What to produce -> List every line in the entries below that contains the word "part". Case counts, so capital and small letters must match.

Material for this task ->
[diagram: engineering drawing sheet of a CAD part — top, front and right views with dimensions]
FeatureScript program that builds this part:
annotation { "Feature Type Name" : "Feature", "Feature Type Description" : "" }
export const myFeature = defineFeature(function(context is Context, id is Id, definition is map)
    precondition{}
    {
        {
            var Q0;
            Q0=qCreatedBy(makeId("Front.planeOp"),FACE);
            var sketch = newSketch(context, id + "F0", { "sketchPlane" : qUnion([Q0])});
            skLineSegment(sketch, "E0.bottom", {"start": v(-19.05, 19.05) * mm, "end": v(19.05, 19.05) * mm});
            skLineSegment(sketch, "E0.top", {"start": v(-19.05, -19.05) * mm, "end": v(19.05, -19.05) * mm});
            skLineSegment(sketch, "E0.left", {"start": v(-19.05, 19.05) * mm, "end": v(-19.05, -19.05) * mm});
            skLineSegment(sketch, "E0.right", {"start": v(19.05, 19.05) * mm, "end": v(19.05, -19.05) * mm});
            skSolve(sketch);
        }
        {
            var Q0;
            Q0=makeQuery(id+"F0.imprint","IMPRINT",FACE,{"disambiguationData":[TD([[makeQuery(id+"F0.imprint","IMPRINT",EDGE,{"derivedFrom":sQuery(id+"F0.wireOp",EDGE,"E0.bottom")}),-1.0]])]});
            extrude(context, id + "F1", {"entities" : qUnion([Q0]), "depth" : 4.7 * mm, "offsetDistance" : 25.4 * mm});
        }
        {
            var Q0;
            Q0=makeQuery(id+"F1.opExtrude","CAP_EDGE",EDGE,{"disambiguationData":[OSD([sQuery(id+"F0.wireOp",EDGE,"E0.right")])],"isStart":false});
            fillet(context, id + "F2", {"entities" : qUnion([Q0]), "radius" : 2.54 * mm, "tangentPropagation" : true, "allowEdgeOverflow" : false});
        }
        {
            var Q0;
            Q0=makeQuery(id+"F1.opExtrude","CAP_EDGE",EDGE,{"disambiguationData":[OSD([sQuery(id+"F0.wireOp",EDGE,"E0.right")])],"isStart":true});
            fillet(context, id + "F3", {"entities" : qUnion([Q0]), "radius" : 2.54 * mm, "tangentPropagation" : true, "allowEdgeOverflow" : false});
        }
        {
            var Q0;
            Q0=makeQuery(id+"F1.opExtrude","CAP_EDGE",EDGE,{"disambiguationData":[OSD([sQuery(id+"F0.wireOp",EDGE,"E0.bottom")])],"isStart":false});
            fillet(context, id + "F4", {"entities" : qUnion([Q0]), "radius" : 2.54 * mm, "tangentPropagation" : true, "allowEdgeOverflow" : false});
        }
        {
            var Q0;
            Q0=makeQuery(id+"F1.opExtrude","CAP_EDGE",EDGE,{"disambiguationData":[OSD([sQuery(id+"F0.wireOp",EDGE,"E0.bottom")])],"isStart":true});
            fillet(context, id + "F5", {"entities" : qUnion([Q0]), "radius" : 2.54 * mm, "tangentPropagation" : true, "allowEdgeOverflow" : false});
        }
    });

Reply ->
[diagram: engineering drawing sheet of a CAD part — top, front and right views with dimensions]
FeatureScript program that builds this part:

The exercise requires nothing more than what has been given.